Exercise: Render as a JSON list of strings everything in the records below from the line containing "term somewhat differently." down to the line containing "Engineer at VUMC", both lines included, with one string per line and blank lines omitted. Leave the pictures out of the answer.

Document images accompanied by their source code:
· · · ·

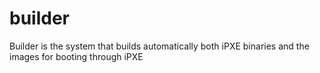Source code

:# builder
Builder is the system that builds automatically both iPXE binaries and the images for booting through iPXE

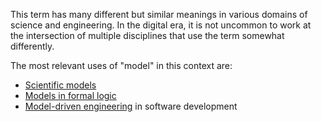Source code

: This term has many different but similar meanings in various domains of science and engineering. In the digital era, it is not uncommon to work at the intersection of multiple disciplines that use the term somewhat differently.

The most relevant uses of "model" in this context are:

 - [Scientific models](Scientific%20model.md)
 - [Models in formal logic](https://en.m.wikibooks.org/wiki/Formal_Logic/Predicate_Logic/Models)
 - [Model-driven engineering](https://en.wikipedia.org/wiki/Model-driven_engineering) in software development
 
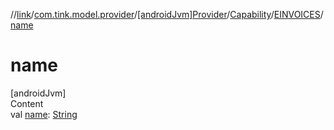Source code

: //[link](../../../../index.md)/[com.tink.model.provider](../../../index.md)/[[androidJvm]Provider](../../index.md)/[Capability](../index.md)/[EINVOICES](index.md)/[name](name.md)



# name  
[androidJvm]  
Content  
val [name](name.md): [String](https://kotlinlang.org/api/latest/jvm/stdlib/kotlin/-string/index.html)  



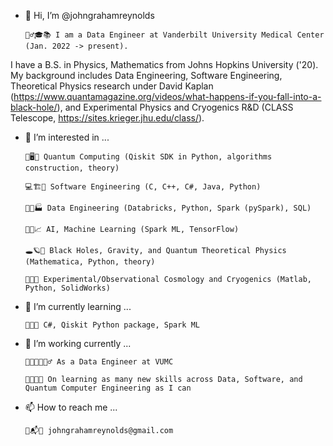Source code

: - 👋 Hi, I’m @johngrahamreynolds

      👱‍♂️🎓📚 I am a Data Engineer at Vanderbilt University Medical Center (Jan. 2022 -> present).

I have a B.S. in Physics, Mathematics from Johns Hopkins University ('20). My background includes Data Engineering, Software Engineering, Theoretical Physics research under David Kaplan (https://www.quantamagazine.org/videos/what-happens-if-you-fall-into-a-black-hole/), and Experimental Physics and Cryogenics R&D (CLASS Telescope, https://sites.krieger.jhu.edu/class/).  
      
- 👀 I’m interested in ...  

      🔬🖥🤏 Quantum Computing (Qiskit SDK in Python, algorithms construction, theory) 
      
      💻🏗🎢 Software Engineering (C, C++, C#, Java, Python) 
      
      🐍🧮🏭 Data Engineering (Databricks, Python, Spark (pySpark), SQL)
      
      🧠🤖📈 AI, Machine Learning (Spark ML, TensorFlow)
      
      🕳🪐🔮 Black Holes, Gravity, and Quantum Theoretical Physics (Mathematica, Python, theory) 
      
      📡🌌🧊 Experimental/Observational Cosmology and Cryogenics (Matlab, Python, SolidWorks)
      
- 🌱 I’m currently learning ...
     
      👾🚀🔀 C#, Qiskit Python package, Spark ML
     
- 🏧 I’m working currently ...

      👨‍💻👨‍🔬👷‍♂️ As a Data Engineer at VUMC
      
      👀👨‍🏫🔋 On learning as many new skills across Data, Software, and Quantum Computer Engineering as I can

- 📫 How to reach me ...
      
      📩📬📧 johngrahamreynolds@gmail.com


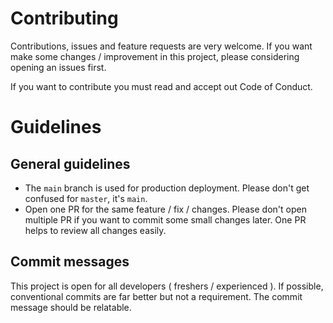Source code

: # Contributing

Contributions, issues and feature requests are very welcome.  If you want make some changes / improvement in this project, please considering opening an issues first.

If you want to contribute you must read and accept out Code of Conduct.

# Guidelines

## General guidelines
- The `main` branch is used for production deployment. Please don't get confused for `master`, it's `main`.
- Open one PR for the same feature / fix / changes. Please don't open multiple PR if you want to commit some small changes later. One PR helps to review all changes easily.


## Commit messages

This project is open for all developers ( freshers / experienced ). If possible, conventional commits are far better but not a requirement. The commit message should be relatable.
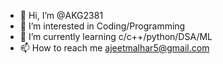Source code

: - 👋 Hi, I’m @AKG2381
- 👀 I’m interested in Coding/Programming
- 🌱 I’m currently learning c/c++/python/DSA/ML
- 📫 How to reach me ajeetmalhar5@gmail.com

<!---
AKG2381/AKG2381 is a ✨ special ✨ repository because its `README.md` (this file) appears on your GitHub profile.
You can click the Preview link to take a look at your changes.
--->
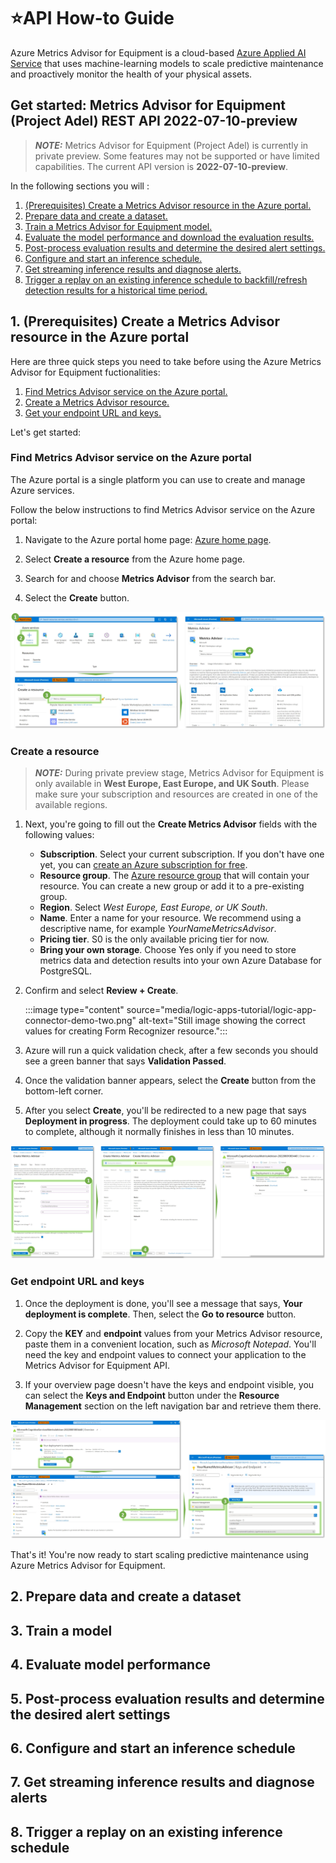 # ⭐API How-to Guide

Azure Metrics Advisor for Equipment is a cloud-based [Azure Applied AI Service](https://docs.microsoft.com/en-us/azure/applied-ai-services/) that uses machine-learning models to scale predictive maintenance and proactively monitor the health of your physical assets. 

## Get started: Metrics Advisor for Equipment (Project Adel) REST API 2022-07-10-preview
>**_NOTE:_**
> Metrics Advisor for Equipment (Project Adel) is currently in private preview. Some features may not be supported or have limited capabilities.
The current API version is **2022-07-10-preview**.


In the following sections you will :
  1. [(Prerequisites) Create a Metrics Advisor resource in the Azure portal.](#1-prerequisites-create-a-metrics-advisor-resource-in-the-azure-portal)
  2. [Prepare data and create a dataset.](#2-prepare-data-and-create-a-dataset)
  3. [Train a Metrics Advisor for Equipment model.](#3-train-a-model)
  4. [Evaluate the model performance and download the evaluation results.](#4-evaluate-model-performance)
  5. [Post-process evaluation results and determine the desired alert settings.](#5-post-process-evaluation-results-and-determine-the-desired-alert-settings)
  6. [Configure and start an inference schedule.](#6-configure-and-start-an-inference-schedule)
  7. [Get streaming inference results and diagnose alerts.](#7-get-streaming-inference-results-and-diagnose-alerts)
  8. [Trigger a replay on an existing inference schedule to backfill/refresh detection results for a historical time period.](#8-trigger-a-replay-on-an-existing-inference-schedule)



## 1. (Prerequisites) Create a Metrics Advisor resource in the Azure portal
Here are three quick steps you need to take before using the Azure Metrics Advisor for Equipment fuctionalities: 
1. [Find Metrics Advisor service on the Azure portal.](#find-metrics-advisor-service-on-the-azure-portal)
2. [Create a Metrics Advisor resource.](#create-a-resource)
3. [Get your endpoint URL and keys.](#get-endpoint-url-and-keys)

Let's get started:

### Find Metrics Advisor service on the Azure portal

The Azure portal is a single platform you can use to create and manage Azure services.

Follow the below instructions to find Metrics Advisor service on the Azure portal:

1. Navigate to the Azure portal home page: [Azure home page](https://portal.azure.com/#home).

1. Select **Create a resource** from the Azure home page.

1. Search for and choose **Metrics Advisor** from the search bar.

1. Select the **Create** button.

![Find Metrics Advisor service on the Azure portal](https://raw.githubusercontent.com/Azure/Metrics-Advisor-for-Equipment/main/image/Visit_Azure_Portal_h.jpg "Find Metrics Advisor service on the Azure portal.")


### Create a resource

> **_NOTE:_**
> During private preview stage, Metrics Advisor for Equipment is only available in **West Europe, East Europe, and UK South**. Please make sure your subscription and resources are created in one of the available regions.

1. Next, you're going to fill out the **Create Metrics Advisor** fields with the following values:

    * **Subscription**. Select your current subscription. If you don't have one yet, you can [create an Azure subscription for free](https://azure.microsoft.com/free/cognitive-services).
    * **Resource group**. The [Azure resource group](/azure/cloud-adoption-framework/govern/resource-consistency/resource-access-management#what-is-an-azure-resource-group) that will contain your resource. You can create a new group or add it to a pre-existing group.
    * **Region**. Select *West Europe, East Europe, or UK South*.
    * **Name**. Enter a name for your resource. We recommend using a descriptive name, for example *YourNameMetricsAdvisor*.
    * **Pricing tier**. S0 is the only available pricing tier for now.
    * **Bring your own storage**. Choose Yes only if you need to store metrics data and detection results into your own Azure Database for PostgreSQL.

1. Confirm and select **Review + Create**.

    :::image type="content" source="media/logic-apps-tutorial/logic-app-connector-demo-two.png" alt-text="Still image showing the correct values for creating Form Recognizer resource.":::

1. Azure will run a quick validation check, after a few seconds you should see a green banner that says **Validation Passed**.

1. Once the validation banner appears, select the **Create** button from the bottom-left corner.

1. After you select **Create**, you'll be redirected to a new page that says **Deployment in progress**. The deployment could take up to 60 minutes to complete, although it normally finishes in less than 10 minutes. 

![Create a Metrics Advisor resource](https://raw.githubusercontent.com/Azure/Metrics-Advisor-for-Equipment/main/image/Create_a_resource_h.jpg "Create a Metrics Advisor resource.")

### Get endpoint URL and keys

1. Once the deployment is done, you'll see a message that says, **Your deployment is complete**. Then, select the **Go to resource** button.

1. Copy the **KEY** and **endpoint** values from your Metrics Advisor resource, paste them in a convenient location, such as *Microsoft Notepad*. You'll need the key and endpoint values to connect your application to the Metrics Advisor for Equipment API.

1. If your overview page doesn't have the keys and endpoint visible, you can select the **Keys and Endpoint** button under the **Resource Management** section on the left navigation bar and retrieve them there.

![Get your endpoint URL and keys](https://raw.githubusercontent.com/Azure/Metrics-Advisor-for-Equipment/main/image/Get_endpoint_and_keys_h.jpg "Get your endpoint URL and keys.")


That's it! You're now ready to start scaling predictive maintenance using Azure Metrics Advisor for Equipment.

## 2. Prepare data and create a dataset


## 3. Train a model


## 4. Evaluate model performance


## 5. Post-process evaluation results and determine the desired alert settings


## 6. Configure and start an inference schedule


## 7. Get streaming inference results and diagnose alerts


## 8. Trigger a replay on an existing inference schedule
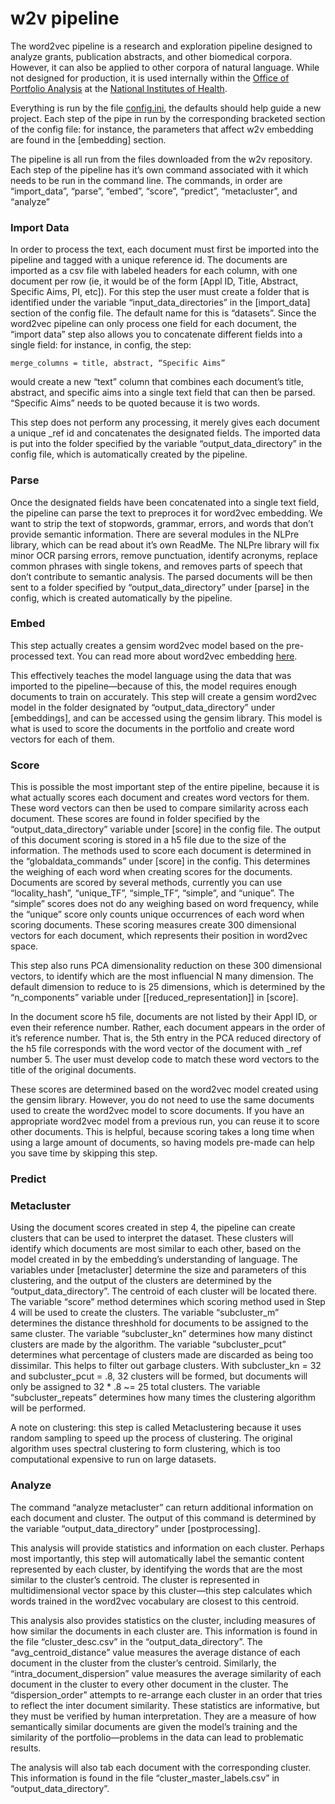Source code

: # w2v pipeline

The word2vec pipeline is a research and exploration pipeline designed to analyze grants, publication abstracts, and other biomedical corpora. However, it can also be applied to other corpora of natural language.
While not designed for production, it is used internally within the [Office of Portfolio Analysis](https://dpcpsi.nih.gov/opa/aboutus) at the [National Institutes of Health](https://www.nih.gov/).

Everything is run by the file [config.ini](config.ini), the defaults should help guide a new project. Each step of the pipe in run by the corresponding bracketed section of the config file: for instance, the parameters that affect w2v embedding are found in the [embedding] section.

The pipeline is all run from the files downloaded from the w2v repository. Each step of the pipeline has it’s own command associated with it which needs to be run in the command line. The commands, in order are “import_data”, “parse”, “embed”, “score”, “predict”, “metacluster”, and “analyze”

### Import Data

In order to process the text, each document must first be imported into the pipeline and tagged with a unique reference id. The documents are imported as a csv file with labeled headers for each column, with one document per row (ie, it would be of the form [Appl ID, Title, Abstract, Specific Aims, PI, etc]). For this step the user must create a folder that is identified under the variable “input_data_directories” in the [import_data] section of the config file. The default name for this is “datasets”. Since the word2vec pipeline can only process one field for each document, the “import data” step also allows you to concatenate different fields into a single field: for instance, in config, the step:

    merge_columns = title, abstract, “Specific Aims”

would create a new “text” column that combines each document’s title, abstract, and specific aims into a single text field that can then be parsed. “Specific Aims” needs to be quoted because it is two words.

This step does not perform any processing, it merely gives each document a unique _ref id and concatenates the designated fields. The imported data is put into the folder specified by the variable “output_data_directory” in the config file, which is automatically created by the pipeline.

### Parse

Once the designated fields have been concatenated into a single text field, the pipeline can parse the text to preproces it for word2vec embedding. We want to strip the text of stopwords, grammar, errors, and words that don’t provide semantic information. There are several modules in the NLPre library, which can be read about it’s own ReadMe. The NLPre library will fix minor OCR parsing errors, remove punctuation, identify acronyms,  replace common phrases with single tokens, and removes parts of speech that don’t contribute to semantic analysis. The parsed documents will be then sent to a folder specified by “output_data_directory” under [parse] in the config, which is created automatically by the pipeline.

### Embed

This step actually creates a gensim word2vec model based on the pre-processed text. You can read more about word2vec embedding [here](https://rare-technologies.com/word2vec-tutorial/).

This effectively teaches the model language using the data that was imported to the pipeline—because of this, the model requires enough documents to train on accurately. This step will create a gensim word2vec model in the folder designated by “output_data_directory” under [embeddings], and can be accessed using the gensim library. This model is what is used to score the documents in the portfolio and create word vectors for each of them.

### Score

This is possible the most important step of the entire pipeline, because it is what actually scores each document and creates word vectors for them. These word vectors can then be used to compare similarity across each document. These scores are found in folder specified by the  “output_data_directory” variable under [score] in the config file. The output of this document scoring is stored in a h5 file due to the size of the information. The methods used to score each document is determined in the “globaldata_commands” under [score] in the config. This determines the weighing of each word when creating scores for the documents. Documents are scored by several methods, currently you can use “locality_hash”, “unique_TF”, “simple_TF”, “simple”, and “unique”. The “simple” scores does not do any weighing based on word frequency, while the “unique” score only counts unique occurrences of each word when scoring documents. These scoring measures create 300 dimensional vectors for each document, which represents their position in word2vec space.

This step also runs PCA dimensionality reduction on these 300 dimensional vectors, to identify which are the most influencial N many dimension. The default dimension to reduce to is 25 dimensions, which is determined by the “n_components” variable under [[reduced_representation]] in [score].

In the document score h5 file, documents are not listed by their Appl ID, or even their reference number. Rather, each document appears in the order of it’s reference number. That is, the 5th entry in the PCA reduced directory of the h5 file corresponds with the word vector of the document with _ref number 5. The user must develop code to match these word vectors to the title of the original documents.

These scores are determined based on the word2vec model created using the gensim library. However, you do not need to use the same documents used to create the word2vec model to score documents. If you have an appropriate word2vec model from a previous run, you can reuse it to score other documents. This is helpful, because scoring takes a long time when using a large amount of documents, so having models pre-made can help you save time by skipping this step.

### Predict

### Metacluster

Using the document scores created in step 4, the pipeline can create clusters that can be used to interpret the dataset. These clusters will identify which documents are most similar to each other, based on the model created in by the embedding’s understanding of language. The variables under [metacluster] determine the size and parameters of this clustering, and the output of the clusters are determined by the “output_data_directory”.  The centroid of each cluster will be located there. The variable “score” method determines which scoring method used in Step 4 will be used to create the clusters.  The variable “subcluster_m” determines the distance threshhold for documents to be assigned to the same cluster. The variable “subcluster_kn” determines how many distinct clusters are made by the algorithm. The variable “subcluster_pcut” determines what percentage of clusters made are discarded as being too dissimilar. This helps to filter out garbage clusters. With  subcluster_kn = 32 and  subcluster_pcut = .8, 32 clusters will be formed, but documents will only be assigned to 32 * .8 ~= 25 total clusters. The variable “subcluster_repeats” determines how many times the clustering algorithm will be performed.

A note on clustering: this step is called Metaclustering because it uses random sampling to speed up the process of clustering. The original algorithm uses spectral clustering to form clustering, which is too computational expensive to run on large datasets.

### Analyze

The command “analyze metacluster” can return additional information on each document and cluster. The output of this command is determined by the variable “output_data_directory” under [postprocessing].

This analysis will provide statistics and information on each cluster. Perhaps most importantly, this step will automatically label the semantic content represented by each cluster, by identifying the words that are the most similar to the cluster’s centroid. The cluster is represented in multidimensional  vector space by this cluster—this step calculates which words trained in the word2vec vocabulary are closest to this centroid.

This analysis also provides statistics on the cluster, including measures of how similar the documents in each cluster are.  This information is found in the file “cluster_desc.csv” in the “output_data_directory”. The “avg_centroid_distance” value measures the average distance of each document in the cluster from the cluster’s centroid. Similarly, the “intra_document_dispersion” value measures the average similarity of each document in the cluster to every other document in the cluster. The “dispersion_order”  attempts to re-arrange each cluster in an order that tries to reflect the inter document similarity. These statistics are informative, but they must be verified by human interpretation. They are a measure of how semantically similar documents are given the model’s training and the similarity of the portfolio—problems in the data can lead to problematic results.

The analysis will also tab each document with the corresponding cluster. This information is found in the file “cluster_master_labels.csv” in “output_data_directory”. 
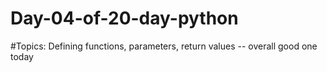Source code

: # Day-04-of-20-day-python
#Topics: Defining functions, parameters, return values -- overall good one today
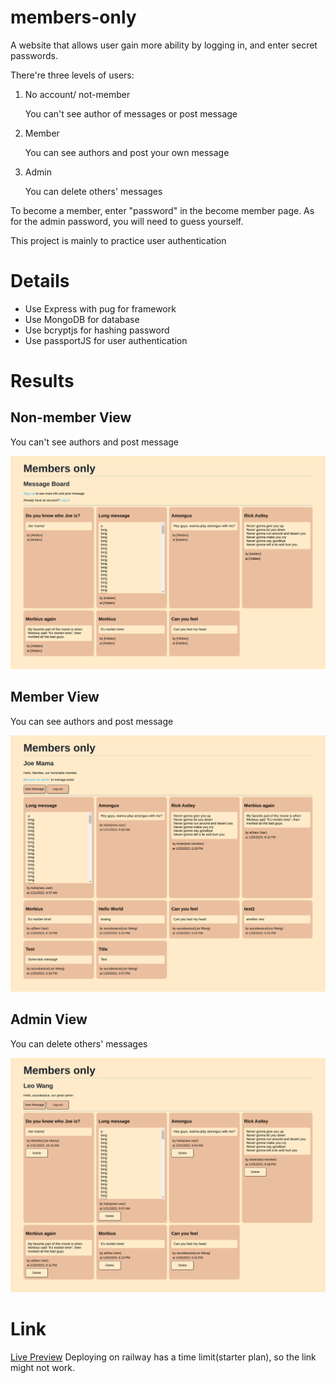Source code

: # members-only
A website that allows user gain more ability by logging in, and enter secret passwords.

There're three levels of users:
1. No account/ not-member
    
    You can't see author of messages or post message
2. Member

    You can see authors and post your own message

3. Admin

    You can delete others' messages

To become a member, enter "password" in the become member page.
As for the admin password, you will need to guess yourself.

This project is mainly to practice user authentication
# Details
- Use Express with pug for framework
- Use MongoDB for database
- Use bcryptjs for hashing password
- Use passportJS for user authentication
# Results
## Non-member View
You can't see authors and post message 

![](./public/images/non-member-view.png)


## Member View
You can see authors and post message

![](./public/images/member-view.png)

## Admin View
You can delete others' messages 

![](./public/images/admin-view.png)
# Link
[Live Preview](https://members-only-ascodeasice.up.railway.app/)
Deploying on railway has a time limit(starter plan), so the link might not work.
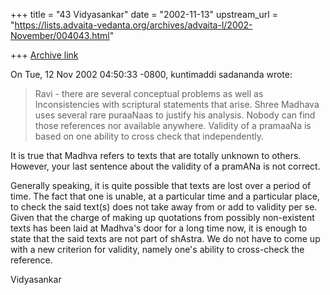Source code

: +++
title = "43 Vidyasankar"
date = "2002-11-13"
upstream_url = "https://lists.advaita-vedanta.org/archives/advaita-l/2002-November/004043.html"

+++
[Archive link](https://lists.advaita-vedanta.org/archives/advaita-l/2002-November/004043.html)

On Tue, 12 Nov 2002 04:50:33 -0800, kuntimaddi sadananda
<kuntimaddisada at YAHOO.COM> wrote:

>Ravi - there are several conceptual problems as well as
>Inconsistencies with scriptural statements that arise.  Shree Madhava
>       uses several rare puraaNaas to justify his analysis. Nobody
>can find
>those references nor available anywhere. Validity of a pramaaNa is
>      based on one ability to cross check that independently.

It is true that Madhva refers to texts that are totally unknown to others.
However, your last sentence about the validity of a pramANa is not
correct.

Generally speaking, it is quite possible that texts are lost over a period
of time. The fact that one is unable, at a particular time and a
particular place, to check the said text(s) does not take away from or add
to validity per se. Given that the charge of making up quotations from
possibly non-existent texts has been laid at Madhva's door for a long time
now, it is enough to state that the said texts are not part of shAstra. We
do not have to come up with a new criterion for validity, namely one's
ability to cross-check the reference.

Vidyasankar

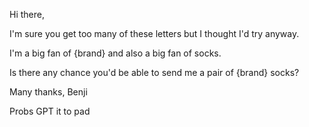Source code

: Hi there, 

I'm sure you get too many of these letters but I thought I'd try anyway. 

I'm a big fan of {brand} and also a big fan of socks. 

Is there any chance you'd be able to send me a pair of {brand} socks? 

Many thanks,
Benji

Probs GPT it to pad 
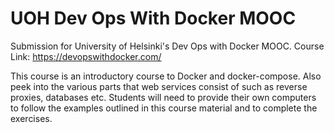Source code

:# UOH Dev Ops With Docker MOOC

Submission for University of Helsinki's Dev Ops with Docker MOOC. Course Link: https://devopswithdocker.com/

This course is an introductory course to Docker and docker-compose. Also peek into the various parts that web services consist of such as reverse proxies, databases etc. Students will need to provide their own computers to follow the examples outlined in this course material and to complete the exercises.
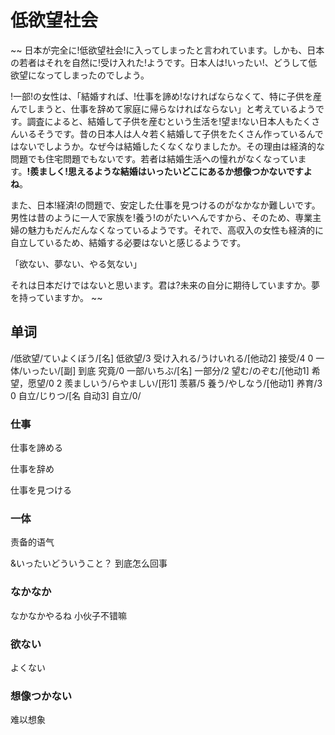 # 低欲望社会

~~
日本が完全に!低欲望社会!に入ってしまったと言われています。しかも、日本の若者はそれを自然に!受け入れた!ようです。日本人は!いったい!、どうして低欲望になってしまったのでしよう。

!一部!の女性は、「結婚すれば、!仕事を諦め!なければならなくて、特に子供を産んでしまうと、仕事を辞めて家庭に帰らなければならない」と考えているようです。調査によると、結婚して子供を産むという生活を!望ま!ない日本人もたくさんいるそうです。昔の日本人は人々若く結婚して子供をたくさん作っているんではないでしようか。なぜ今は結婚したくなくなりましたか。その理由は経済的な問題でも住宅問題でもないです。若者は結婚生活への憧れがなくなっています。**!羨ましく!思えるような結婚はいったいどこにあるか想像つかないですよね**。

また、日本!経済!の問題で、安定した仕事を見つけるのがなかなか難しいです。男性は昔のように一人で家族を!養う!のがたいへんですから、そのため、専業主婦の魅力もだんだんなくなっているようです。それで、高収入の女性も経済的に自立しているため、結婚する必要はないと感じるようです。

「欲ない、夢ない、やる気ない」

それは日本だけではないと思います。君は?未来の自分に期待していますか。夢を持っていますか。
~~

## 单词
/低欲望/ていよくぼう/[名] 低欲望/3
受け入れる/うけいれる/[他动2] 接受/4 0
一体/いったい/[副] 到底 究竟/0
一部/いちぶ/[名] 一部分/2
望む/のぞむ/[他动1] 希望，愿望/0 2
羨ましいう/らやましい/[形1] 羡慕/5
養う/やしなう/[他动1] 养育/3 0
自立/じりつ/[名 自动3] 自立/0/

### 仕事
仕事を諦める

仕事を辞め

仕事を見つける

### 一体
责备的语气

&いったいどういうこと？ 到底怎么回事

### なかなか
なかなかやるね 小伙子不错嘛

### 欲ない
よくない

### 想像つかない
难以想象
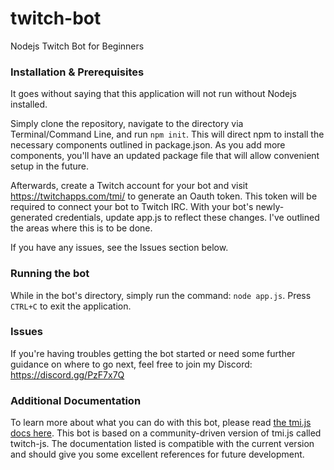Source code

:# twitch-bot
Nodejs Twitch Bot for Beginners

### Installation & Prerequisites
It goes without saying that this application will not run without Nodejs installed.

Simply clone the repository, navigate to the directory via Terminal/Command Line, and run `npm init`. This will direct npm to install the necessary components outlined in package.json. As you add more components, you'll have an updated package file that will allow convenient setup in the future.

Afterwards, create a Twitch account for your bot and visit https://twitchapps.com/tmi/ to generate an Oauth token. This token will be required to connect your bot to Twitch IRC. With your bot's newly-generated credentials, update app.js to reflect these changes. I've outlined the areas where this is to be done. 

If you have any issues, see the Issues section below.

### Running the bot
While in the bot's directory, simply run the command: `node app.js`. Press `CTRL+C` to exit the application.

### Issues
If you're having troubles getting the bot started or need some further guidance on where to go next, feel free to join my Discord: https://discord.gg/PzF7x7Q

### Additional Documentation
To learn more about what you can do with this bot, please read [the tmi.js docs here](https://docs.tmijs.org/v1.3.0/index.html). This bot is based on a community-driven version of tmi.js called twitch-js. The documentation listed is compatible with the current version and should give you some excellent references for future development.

· · · ·

Response to the exercise:
[
  ": This term has many different but similar meanings in various domains of science and engineering. In the digital era, it is not uncommon to work at the intersection of multiple disciplines that use the term somewhat differently.",
  "The most relevant uses of \"model\" in this context are:",
  " - [Scientific models](Scientific%20model.md)",
  " - [Models in formal logic](https://en.m.wikibooks.org/wiki/Formal_Logic/Predicate_Logic/Models)",
  " - [Model-driven engineering](https://en.wikipedia.org/wiki/Model-driven_engineering) in software development",
  "Source code",
  ": //[link](../../../../index.md)/[com.tink.model.provider](../../../index.md)/[[androidJvm]Provider](../../index.md)/[Capability](../index.md)/[EINVOICES](index.md)/[name](name.md)",
  "# name  ",
  "[androidJvm]  ",
  "Content  ",
  "val [name](name.md): [String](https://kotlinlang.org/api/latest/jvm/stdlib/kotlin/-string/index.html)  ",
  "Source code",
  ": - 👋 Hi, I’m @johngrahamreynolds",
  "      👱‍♂️🎓📚 I am a Data Engineer at Vanderbilt University Medical Center (Jan. 2022 -> present).",
  "I have a B.S. in Physics, Mathematics from Johns Hopkins University ('20). My background includes Data Engineering, Software Engineering, Theoretical Physics research under David Kaplan (https://www.quantamagazine.org/videos/what-happens-if-you-fall-into-a-black-hole/), and Experimental Physics and Cryogenics R&D (CLASS Telescope, https://sites.krieger.jhu.edu/class/).  ",
  "- 👀 I’m interested in ...  ",
  "      🔬🖥🤏 Quantum Computing (Qiskit SDK in Python, algorithms construction, theory) ",
  "      💻🏗🎢 Software Engineering (C, C++, C#, Java, Python) ",
  "      🐍🧮🏭 Data Engineering (Databricks, Python, Spark (pySpark), SQL)",
  "      🧠🤖📈 AI, Machine Learning (Spark ML, TensorFlow)",
  "      🕳🪐🔮 Black Holes, Gravity, and Quantum Theoretical Physics (Mathematica, Python, theory) ",
  "      📡🌌🧊 Experimental/Observational Cosmology and Cryogenics (Matlab, Python, SolidWorks)",
  "- 🌱 I’m currently learning ...",
  "      👾🚀🔀 C#, Qiskit Python package, Spark ML",
  "- 🏧 I’m working currently ...",
  "      👨‍💻👨‍🔬👷‍♂️ As a Data Engineer at VUMC"
]